If you want Tag objects, why not create them directly from your Linq query?
var groups = from t in DataContext.Tags
group t by t.Tag into g
select new Tag() { Tag = g.Key, Frequency = g.Count() };
return groups.OrderByDescending(g => g.Frequency).Take(25);
If you use the verbose form of the syntax, your code will be verbose. Here's an alternative:
List<Tag> result =
db.Tags
.GroupBy(t => t.Tag)
.Select(g => new {Tag = g.Key, Frequency = g.Count()})

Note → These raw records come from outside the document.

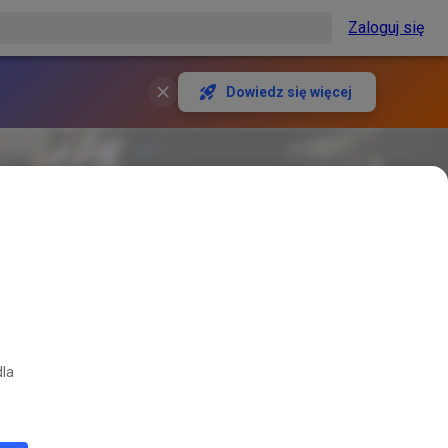
Zaloguj się
Dowiedz się więcej
dla
erwować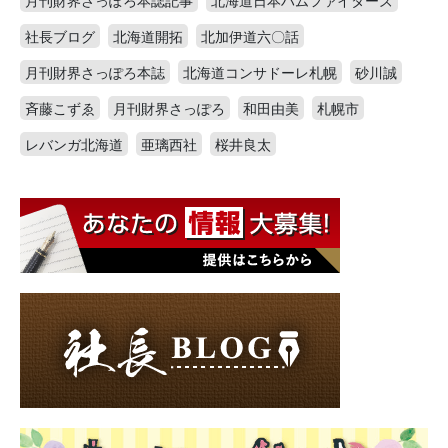
月刊財界さっぽろ本誌記事
北海道日本ハムファイターズ
社長ブログ
北海道開拓
北加伊道六〇話
月刊財界さっぽろ本誌
北海道コンサドーレ札幌
砂川誠
斉藤こずゑ
月刊財界さっぽろ
和田由美
札幌市
レバンガ北海道
亜璃西社
桜井良太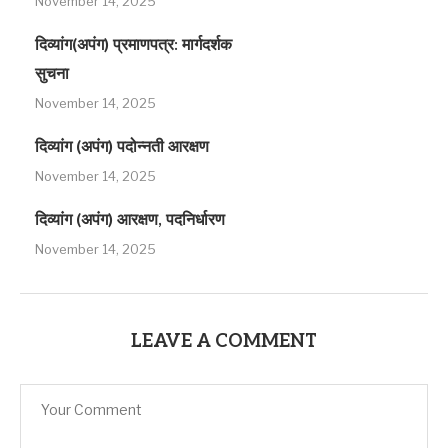
November 14, 2025
दिव्यांग(अपंग) प्रमाणपत्र: मार्गदर्शक
सुचना
November 14, 2025
दिव्यांग (अपंग) पदोन्नती आरक्षण
November 14, 2025
दिव्यांग (अपंग) आरक्षण, पदनिर्धारण
November 14, 2025
LEAVE A COMMENT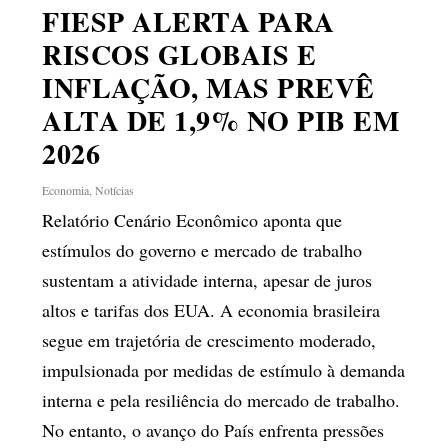
FIESP ALERTA PARA
RISCOS GLOBAIS E
INFLAÇÃO, MAS PREVÊ
ALTA DE 1,9% NO PIB EM
2026
Economia
,
Notícias
Relatório Cenário Econômico aponta que
estímulos do governo e mercado de trabalho
sustentam a atividade interna, apesar de juros
altos e tarifas dos EUA. A economia brasileira
segue em trajetória de crescimento moderado,
impulsionada por medidas de estímulo à demanda
interna e pela resiliência do mercado de trabalho.
No entanto, o avanço do País enfrenta pressões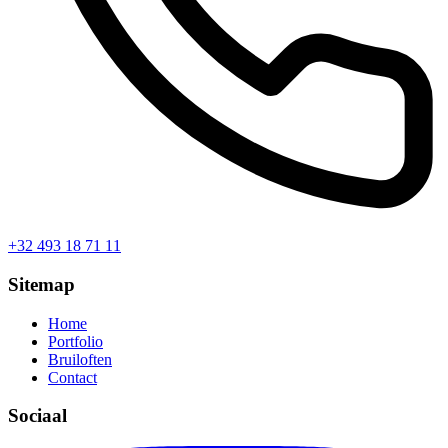
+32 493 18 71 11
Sitemap
Home
Portfolio
Bruiloften
Contact
Sociaal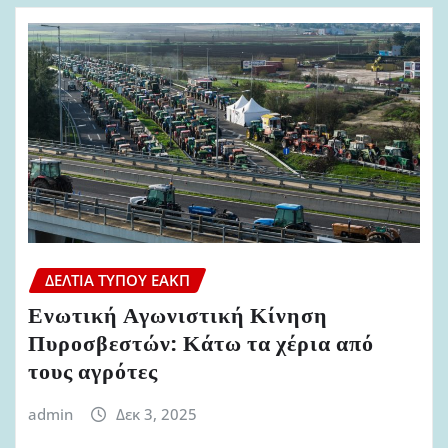
ΔΕΛΤΊΑ ΤΎΠΟΥ ΕΑΚΠ
Ενωτική Αγωνιστική Κίνηση
Πυροσβεστών: Κάτω τα χέρια από
τους αγρότες
admin
Δεκ 3, 2025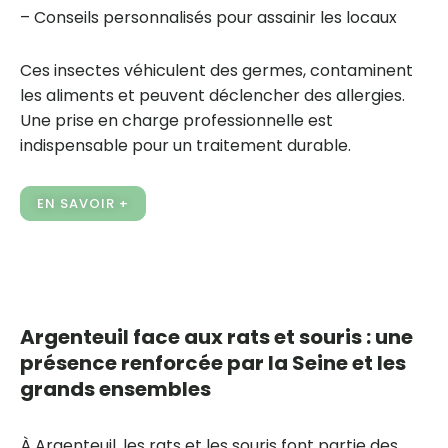
– Conseils personnalisés pour assainir les locaux
Ces insectes véhiculent des germes, contaminent
les aliments et peuvent déclencher des allergies.
Une prise en charge professionnelle est
indispensable pour un traitement durable.
EN SAVOIR +
Argenteuil face aux rats et souris : une
présence renforcée par la Seine et les
grands ensembles
À Argenteuil, les rats et les souris font partie des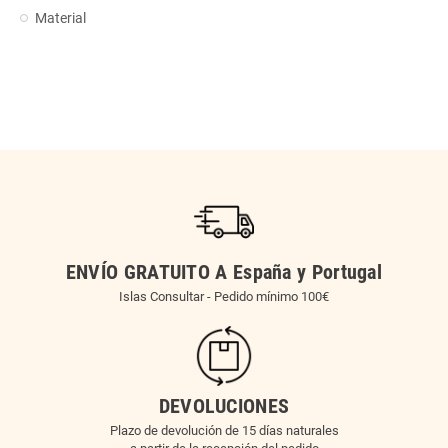
Material
ENVÍO GRATUITO A España y Portugal
Islas Consultar - Pedido mínimo 100€
DEVOLUCIONES
Plazo de devolución de 15 días naturales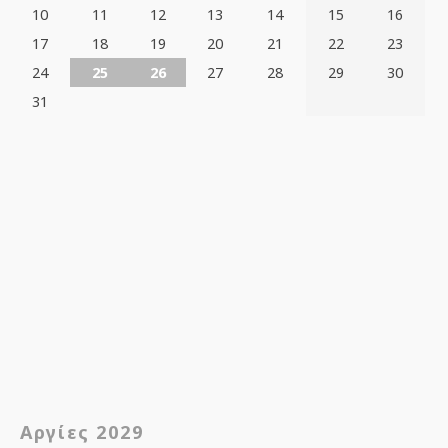
10
11
12
13
14
15
16
17
18
19
20
21
22
23
24
25
26
27
28
29
30
31
Αργίες 2029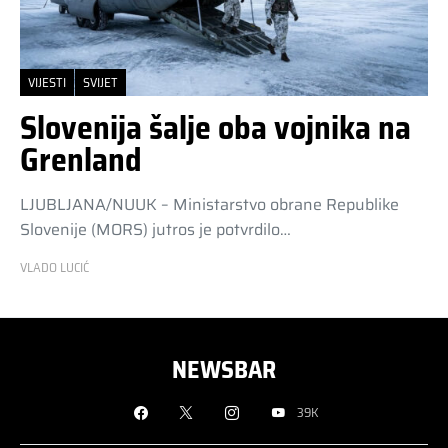
VIJESTI
SVIJET
Slovenija šalje oba vojnika na
Grenland
LJUBLJANA/NUUK – Ministarstvo obrane Republike
Slovenije (MORS) jutros je potvrdilo…
VLADO LUCIĆ
NEWSBAR
39K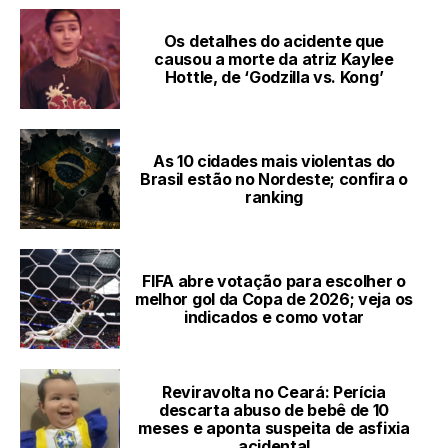
Os detalhes do acidente que
causou a morte da atriz Kaylee
Hottle, de ‘Godzilla vs. Kong’
As 10 cidades mais violentas do
Brasil estão no Nordeste; confira o
ranking
FIFA abre votação para escolher o
melhor gol da Copa de 2026; veja os
indicados e como votar
Reviravolta no Ceará: Perícia
descarta abuso de bebê de 10
meses e aponta suspeita de asfixia
acidental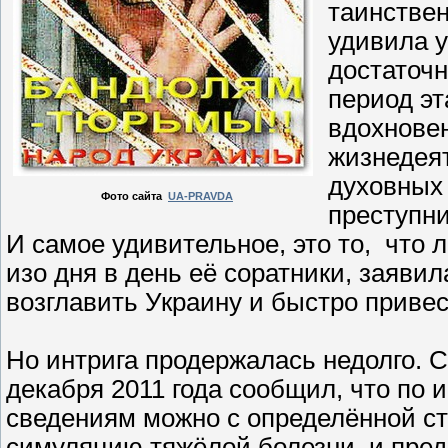
таинстве
удивила у
достаточн
период эт
вдохновен
жизнедеят
духовных 
Фото сайта
UA-PRAVDA
преступн
И самое удивительное, это то, что 
изо дня в день её соратники, заявил
возглавить Украину и быстро привес
Но интрига продержалась недолго. 
декабря 2011 года сообщил, что по
сведениям можно с определённой с
симуляцию тяжёлой болезни, и пре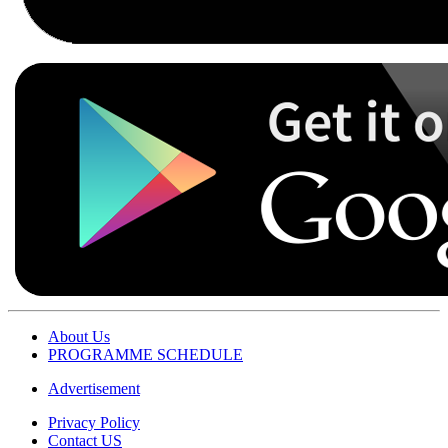
About Us
PROGRAMME SCHEDULE
Advertisement
Privacy Policy
Contact US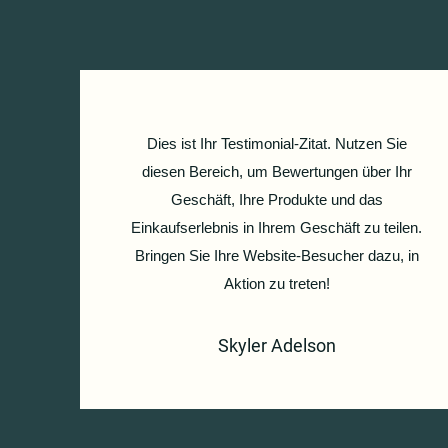
Dies ist Ihr Testimonial-Zitat. Nutzen Sie
diesen Bereich, um Bewertungen über Ihr
Geschäft, Ihre Produkte und das
Einkaufserlebnis in Ihrem Geschäft zu teilen.
Bringen Sie Ihre Website-Besucher dazu, in
Aktion zu treten!
Skyler Adelson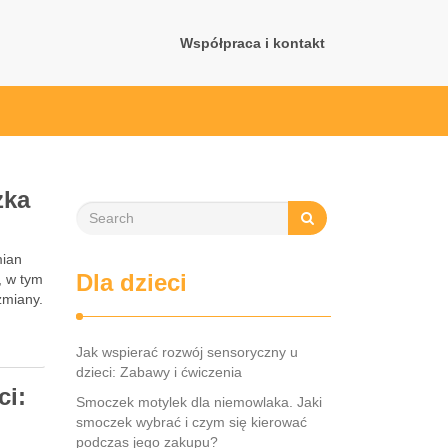
Współpraca i kontakt
zka
mian
Dla dzieci
, w tym
zmiany.
Jak wspierać rozwój sensoryczny u
dzieci: Zabawy i ćwiczenia
ci:
Smoczek motylek dla niemowlaka. Jaki
smoczek wybrać i czym się kierować
podczas jego zakupu?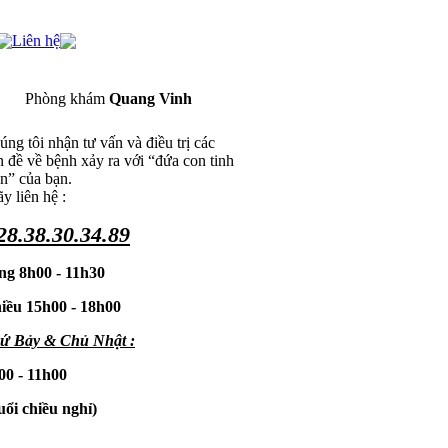
Liên hệ
Phòng khám
Quang Vinh
ng tôi nhận tư vấn và điều trị các
n đề về bệnh xảy ra với “đứa con tinh
ần” của bạn.
y liên hệ :
28.38.30.34.89
ng 8h00 - 11h30
iều 15h00 - 18h00
ứ Bảy & Chủ Nhật :
00 - 11h00
uổi chiều nghỉ)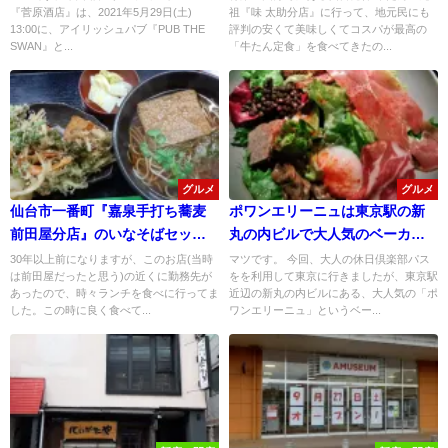
『菅原酒店』は、2021年5月29日(土)
祖『味 太助分店』に行って、地元民にも
SWAN』になる！
高！
13:00に、アイリッシュパブ『PUB THE
評判の安くて美味しくてコスパが最高の
SWAN』と...
「牛たん定食」を食べてきたの...
グルメ
グルメ
仙台市一番町『嘉泉手打ち蕎麦
ポワンエリーニュは東京駅の新
前田屋分店』のいなそばセット
丸の内ビルで大人気のベーカリ
＆ちょい呑みが旨くてお得！
ー！
30年以上前になりますが、このお店(当時
マツです。 今回、大人の休日倶楽部パス
は前田屋だったと思う)の近くに勤務先が
をを利用して東京に行きましたが、東京駅
あったので、時々ランチを食べに行ってま
近辺の新丸の内ビルにある、大人気の「ポ
した。この時に良く食べて...
ワンエリーニュ」というベー...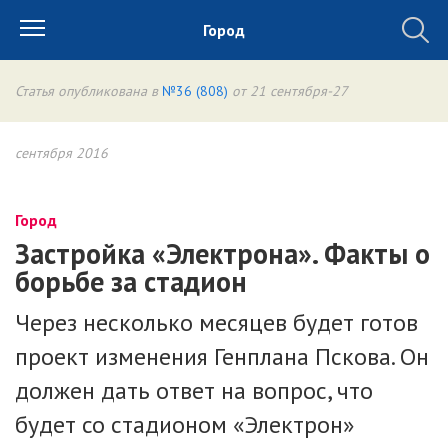
Город
Статья опубликована в
№36 (808)
от 21 сентября-27
сентября 2016
Город
Застройка «Электрона». Факты о
борьбе за стадион
Через несколько месяцев будет готов
проект изменения Генплана Пскова. Он
должен дать ответ на вопрос, что
будет со стадионом «Электрон»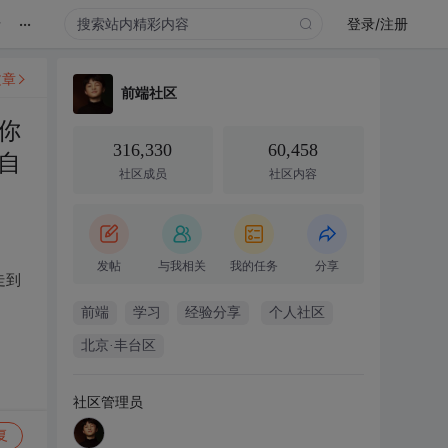
...
录
登录/注册
文章
前端社区
你
316,330
60,458
自
社区成员
社区内容
发帖
与我相关
我的任务
分享
走到
前端
学习
经验分享
个人社区
北京·丰台区
社区管理员
复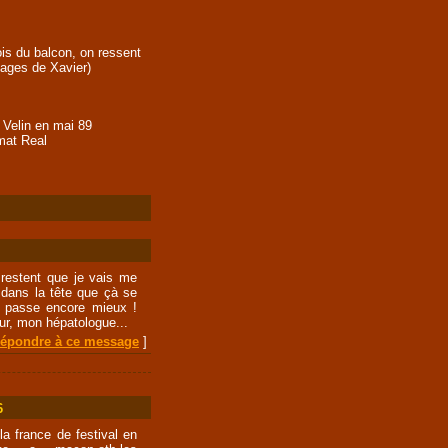
is du balcon, on ressent
images de Xavier)
 Velin en mai 89
mat Real
 restent que je vais me
t dans la tête que çà se
à passe encore mieux !
ur, mon hépatologue...
épondre à ce message
]
6
 la france de festival en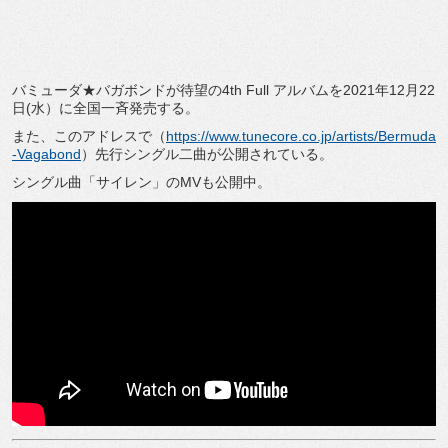
バミューダ★バガボンドが待望の4th Full アルバムを2021年12月22
日(水）に全国一斉発売する。
また、このアドレスで（
https://www.tunecore.co.jp/artists/Bermuda
-Vagabond
）先行シングル二曲が公開されている。
シングル曲「サイレン」のMVも公開中。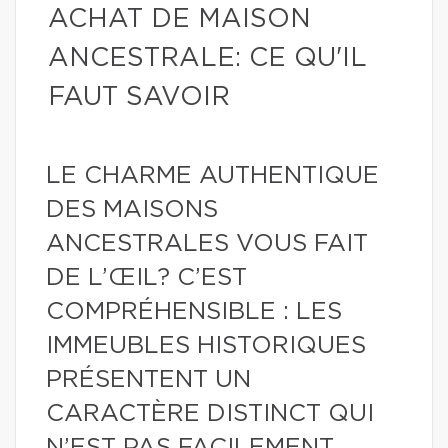
ACHAT DE MAISON
ANCESTRALE: CE QU'IL
FAUT SAVOIR
LE CHARME AUTHENTIQUE
DES MAISONS
ANCESTRALES VOUS FAIT
DE L’ŒIL? C’EST
COMPRÉHENSIBLE : LES
IMMEUBLES HISTORIQUES
PRÉSENTENT UN
CARACTÈRE DISTINCT QUI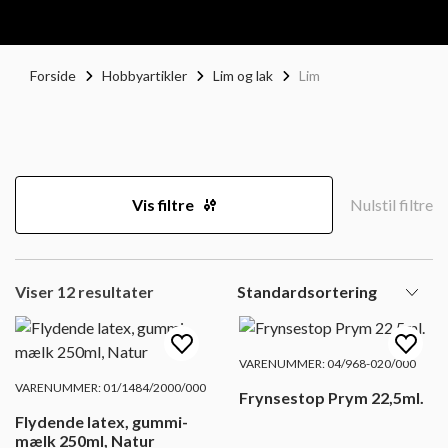
Forside
Hobbyartikler
Lim og lak
Lim
Vis filtre
Nulstil filtre
Viser 12 resultater
VARENUMMER: 04/968-020/000
VARENUMMER: 01/1484/2000/000
Frynsestop Prym 22,5ml.
Flydende latex, gummi-
mælk 250ml, Natur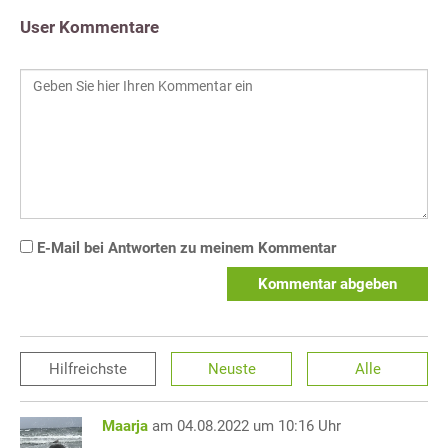
User Kommentare
E-Mail bei Antworten zu meinem Kommentar
Kommentar abgeben
Hilfreichste
Neuste
Alle
Maarja
am 04.08.2022 um 10:16 Uhr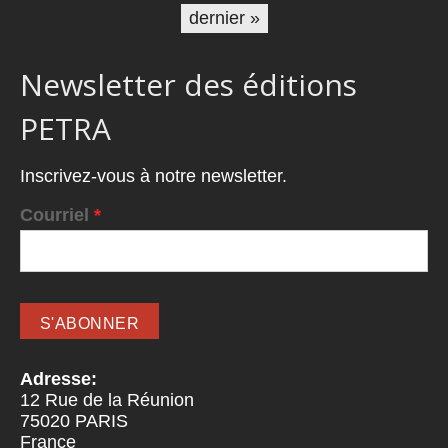
dernier »
Newsletter des éditions
PETRA
Inscrivez-vous à notre newsletter.
Courriel
*
Adresse:
12 Rue de la Réunion
75020
PARIS
France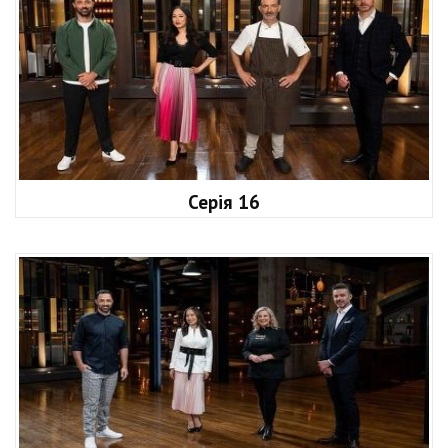
Серія 16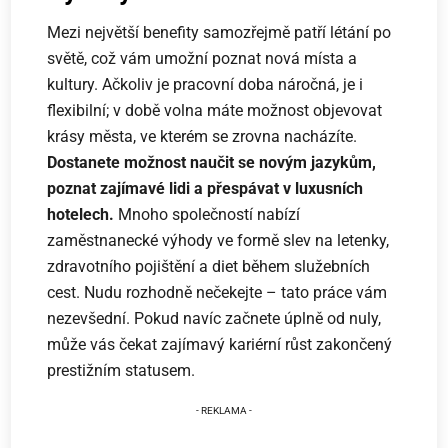
Mezi největší benefity samozřejmě patří létání po
světě, což vám umožní poznat nová místa a
kultury. Ačkoliv je pracovní doba náročná, je i
flexibilní; v době volna máte možnost objevovat
krásy města, ve kterém se zrovna nacházíte.
Dostanete možnost naučit se novým jazykům,
poznat zajímavé lidi a přespávat v luxusních
hotelech.
Mnoho společností nabízí
zaměstnanecké výhody ve formě slev na letenky,
zdravotního pojištění a diet během služebních
cest. Nudu rozhodně nečekejte – tato práce vám
nezevšední. Pokud navíc začnete úplně od nuly,
může vás čekat zajímavý kariérní růst zakončený
prestižním statusem.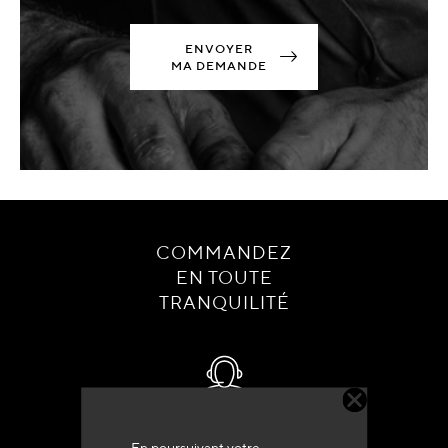
ENVOYER
MA DEMANDE
COMMANDEZ
EN TOUTE
TRANQUILITÉ
Service client
En poursuivant votre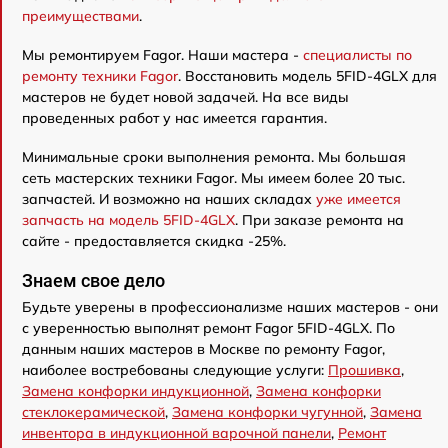
преимуществами
.
Мы ремонтируем Fagor. Наши мастера -
специалисты по
ремонту техники Fagor
. Восстановить модель 5FID-4GLX для
мастеров не будет новой задачей. На все виды
проведенных работ у нас имеется гарантия.
Минимальные сроки выполнения ремонта. Мы большая
сеть мастерских техники Fagor. Мы имеем более 20 тыс.
запчастей. И возможно на наших складах
уже имеется
запчасть на модель 5FID-4GLX
. При заказе ремонта на
сайте - предоставляется скидка -25%.
Знаем свое дело
Будьте уверены в профессионализме наших мастеров - они
с уверенностью выполнят ремонт Fagor 5FID-4GLX. По
данным наших мастеров в Москве по ремонту Fagor,
наиболее востребованы следующие услуги:
Прошивка
,
Замена конфорки индукционной
,
Замена конфорки
стеклокерамической
,
Замена конфорки чугунной
,
Замена
инвентора в индукционной варочной панели
,
Ремонт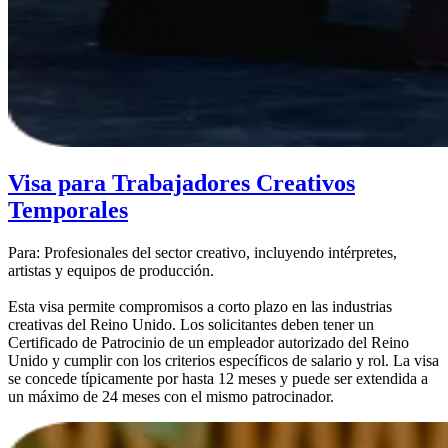
Visa para Trabajadores Creativos
Temporales
Para: Profesionales del sector creativo, incluyendo intérpretes,
artistas y equipos de producción.
Esta visa permite compromisos a corto plazo en las industrias
creativas del Reino Unido. Los solicitantes deben tener un
Certificado de Patrocinio de un empleador autorizado del Reino
Unido y cumplir con los criterios específicos de salario y rol. La visa
se concede típicamente por hasta 12 meses y puede ser extendida a
un máximo de 24 meses con el mismo patrocinador.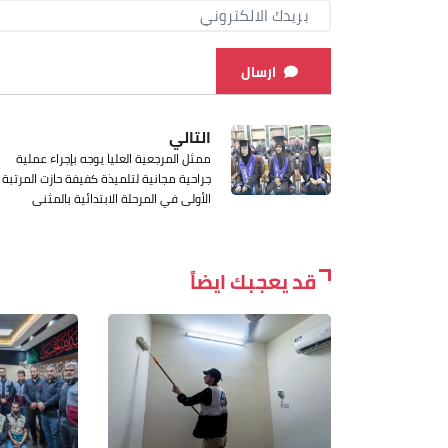
ارسال
التالي
ممثل المرجعية العليا يوجه بإجراء عملية
جراحية مجانية لتلميذة كفيفة حازت المرتبة
الأولى في المرحلة الابتدائية بالمثنى
قد يعجبك ايضاً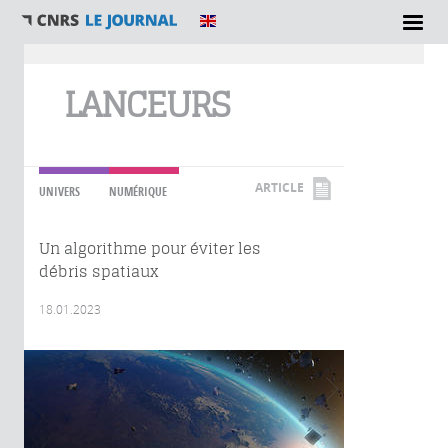
Vous êtes ici
LANCEURS
ARTICLE
UNIVERS
NUMÉRIQUE
Un algorithme pour éviter les
débris spatiaux
18.01.2023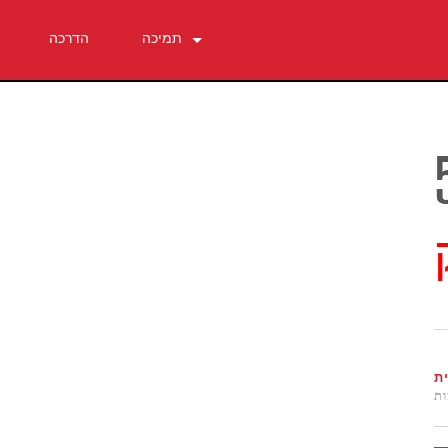
תמיכה
הדרכה
צור קשר
מרכז עזרה 24/7
תוכנה
הורדות
אחריות
רישום מוצר
שירות
ת
ות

.OrderByDescending(t => t.Frequency)
.Take(25)
.ToList()
.Select(t => new Tag(){Tag = t.Tag, Frequency = t.Frequency})
.ToList();
I'm pretty sure you've got it right. And, the SQL that LINQ generates and will send to your db will look just like the SQL you started with, so while you're doing a bit more typing, your database isn't doing any more work.